No hubo más objeciones.
—Es usted muy bueno —dijo Holloway cuando salieron de las oficinas de seguridad—. Entiendo qué ve Isabel en usted.
—Me alegra que piense así —dijo Sullivan—. Porque no vamos a volver a hacer nada parecido. Nuestra amistad mutua ha empeñado una buena parte de su crédito personal para que yo viniera a salvarle a usted el culo. No me ha importado complacerla, porque creo que ya sabe usted lo que siento por ella.
—Lo sé.
—Si eso le causa algún problema, necesito que me lo diga ahora mismo —dijo Sullivan—. No me gustan las sorpresas.
Holloway se encogió de hombros.
—Metí la pata con Isabel —reconoció—. No es la clase de persona que te da otra oportunidad. Usted es bueno.
—Perfecto —dijo Sullivan—. Ya he dicho que ha sido un placer ayudarla y ayudarle a usted. Pero eso no volverá a suceder. Agredió a un oficial de seguridad. Y no a cualquiera, sino al que más le gusta ir de chulo con placa. Eso es una tontería. Si vuelve a meter la pata de ese modo, Holloway, tendrá que salir del atolladero por sus propios medios. Espero expresarme con claridad.
—Lo hace. Tiene razón. Fui un estúpido. No volveré a hacerlo. Al menos no esperaré que usted o Isabel me saquen del brete.
—De acuerdo —dijo Sullivan, que miró de arriba abajo a Holloway—. ¿Cómo se encuentra?
—Como si me hubieran arreado un golpe en la cabeza —respondió Jack.
—Es que le han dado un golpe en la cabeza —dijo Sullivan—. Muy bien, empezaremos por el hospital para que comprueben la conmoción. Luego puede usted tumbarse en mi sofá el resto de la noche. ¿Dónde tiene el aerodeslizador?

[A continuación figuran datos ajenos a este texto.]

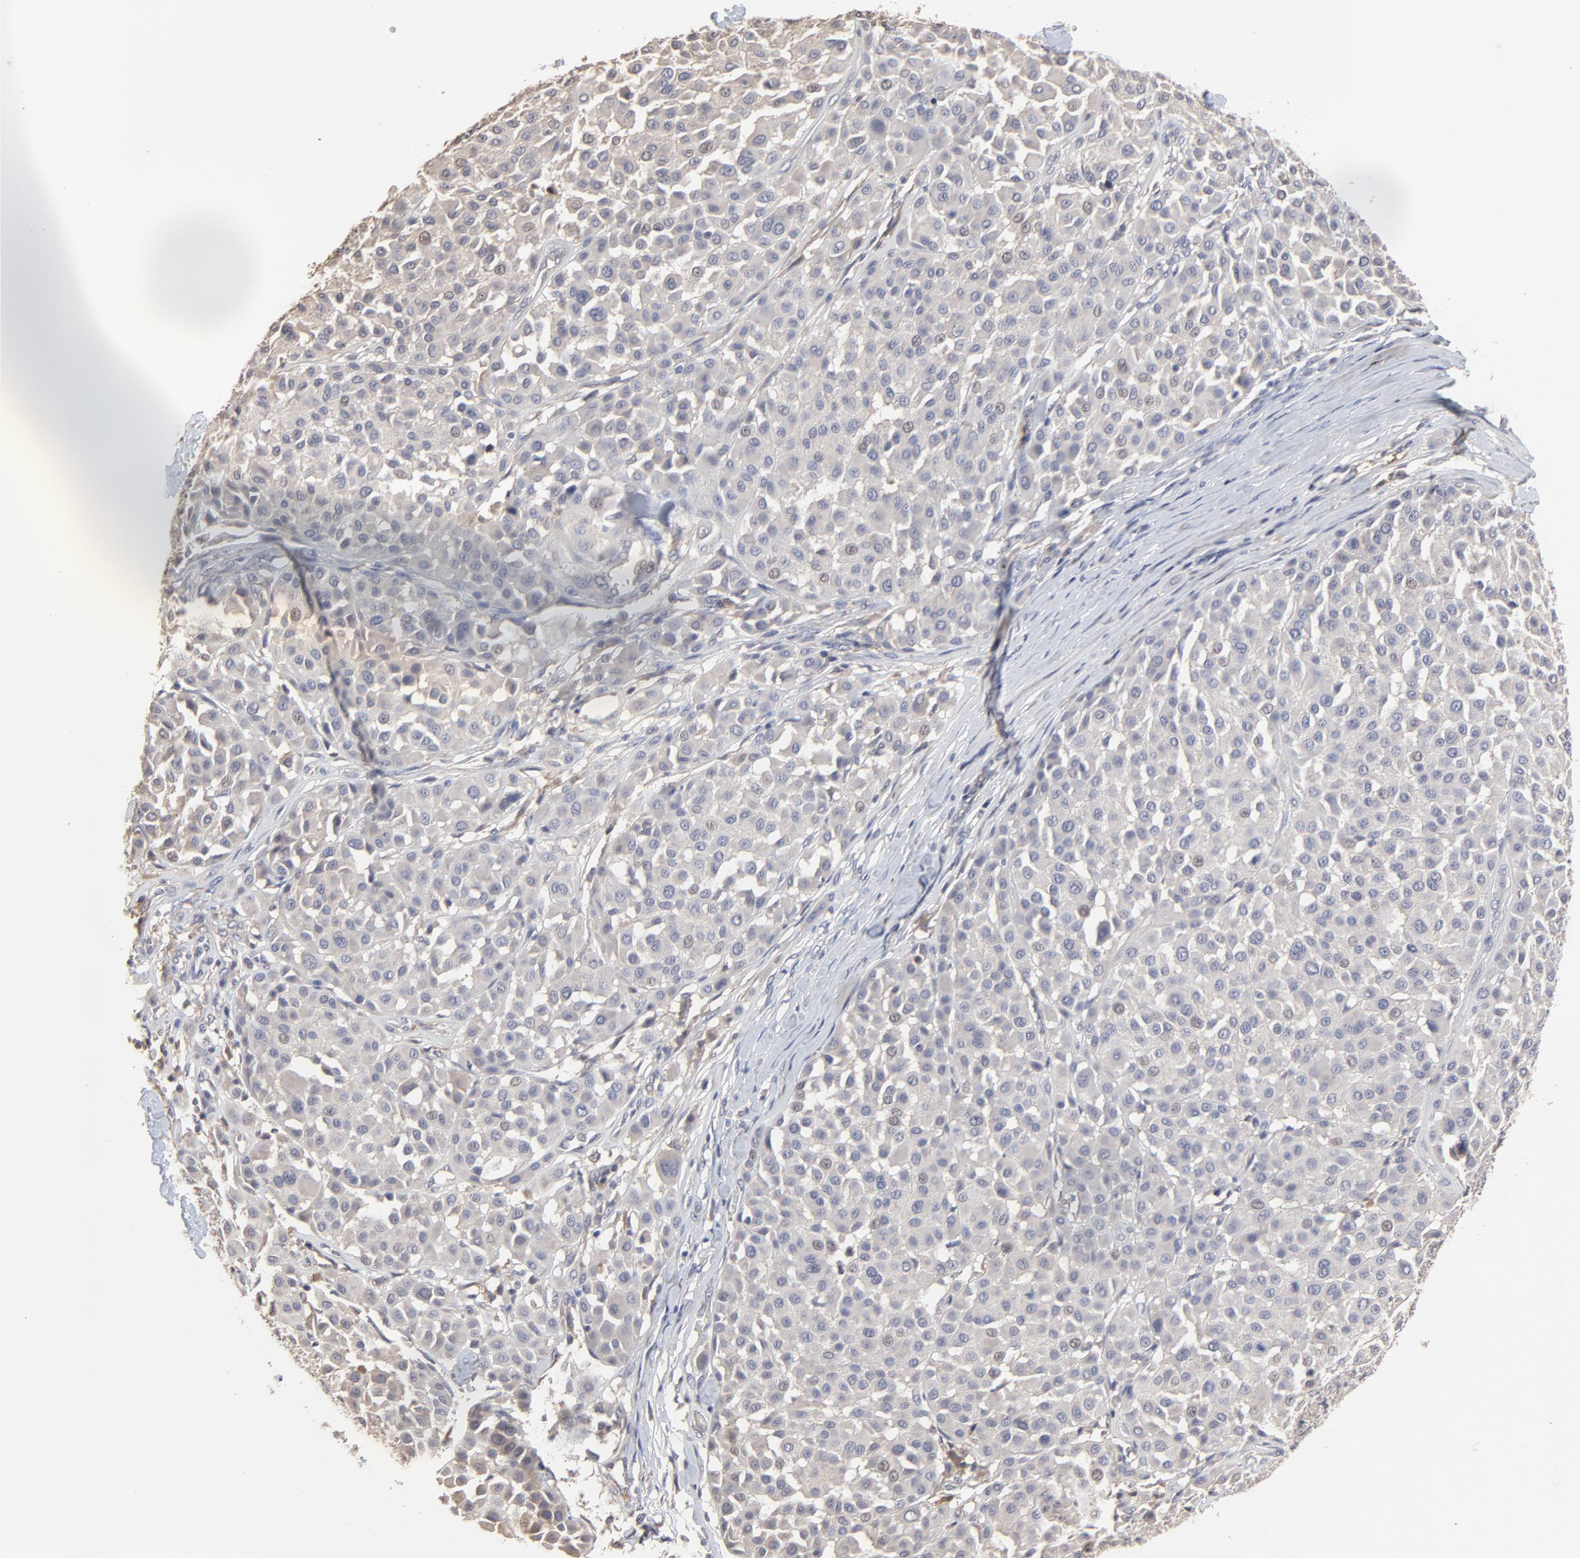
{"staining": {"intensity": "negative", "quantity": "none", "location": "none"}, "tissue": "melanoma", "cell_type": "Tumor cells", "image_type": "cancer", "snomed": [{"axis": "morphology", "description": "Malignant melanoma, Metastatic site"}, {"axis": "topography", "description": "Soft tissue"}], "caption": "Immunohistochemical staining of human melanoma demonstrates no significant staining in tumor cells.", "gene": "VPREB3", "patient": {"sex": "male", "age": 41}}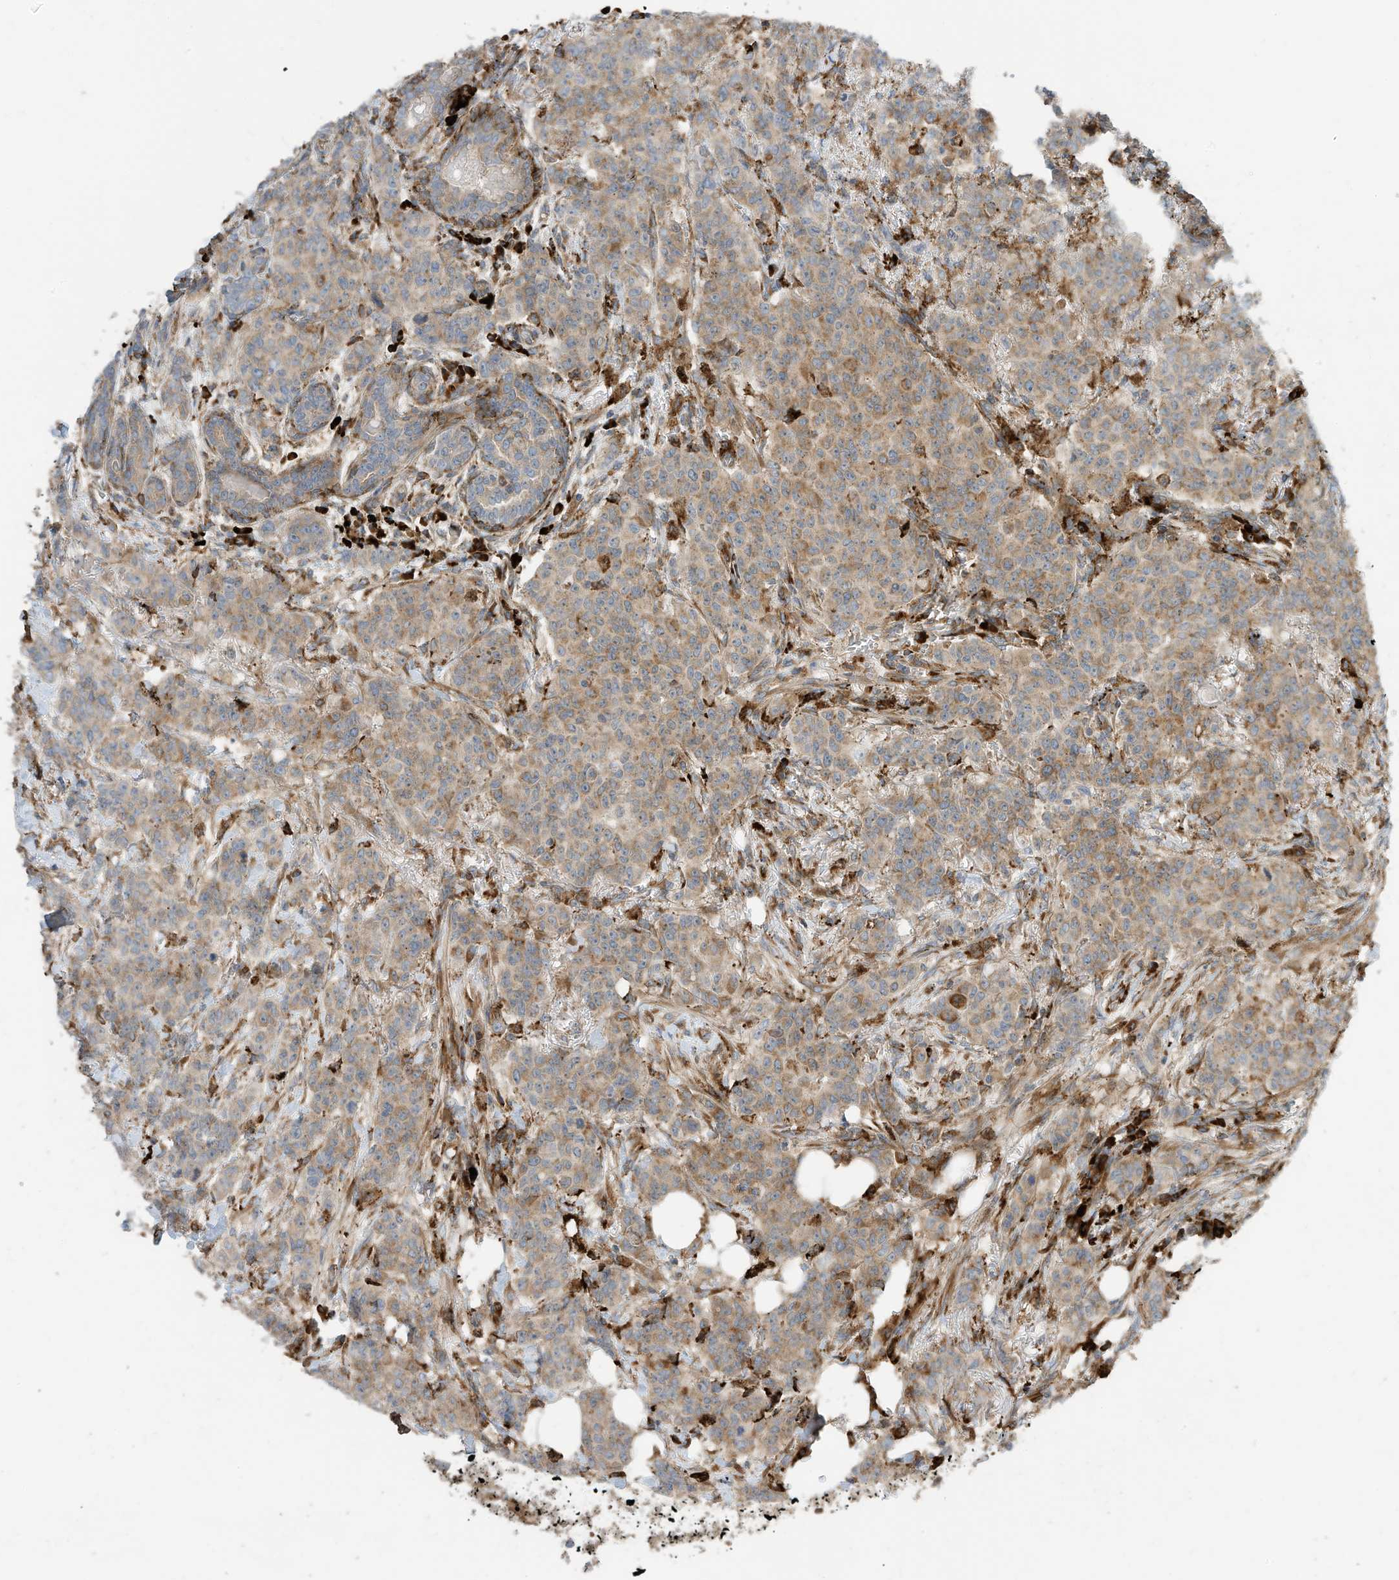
{"staining": {"intensity": "weak", "quantity": ">75%", "location": "cytoplasmic/membranous"}, "tissue": "breast cancer", "cell_type": "Tumor cells", "image_type": "cancer", "snomed": [{"axis": "morphology", "description": "Duct carcinoma"}, {"axis": "topography", "description": "Breast"}], "caption": "IHC (DAB) staining of breast invasive ductal carcinoma displays weak cytoplasmic/membranous protein positivity in about >75% of tumor cells.", "gene": "TRNAU1AP", "patient": {"sex": "female", "age": 40}}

—En el taller de Louis Ng —respondió Holloway, refiriéndose al mecánico de Aubreytown—. Está puliendo la chapa y reinstalando los cables de tracción de los motores de emergencia. Mañana a mediodía estará listo.
—¿Ha sufrido un accidente?
—Luego se lo cuento —dijo Holloway—. Una cosa, ¿hablaba en serio cuando dijo que si me sucedía algo la Autoridad Colonial lo investigaría?
—¿Si muriera estando bajo custodia de ZaraCorp? —preguntó Sullivan—. Eso seguro. Si estampara el aerodeslizador contra un árbol, probablemente no. Pero no hay motivo para que ellos lo sepan —añadió el abogado, al tiempo que señalaba la oficina de seguridad—. Está claro que se la tienen jurada.
—No todos ellos.
—DeLise seguro —dijo Sullivan.
—Sí. Gracias por salvarme el pellejo. Le debo una. Tendrá que esperar a que empiecen a minar esa piedra solar para que pueda pagarle. Voy a gastarme la mayor parte de mi dinero arreglando el aerodeslizador.
—Puede pagarme llevándome con usted —sugirió Sullivan—. Cuando Isabel me pidió que fuera a buscarle, mencionó que le pidiera que me llevara a la cabaña. Dice que hay algo que quiere comentarme en calidad de consejero legal de ZaraCorp. No tengo ni idea de qué va eso. ¿Y usted?
—Tal vez —respondió Jack Holloway, que se palpaba el cráneo, consciente del inminente dolor de cabeza.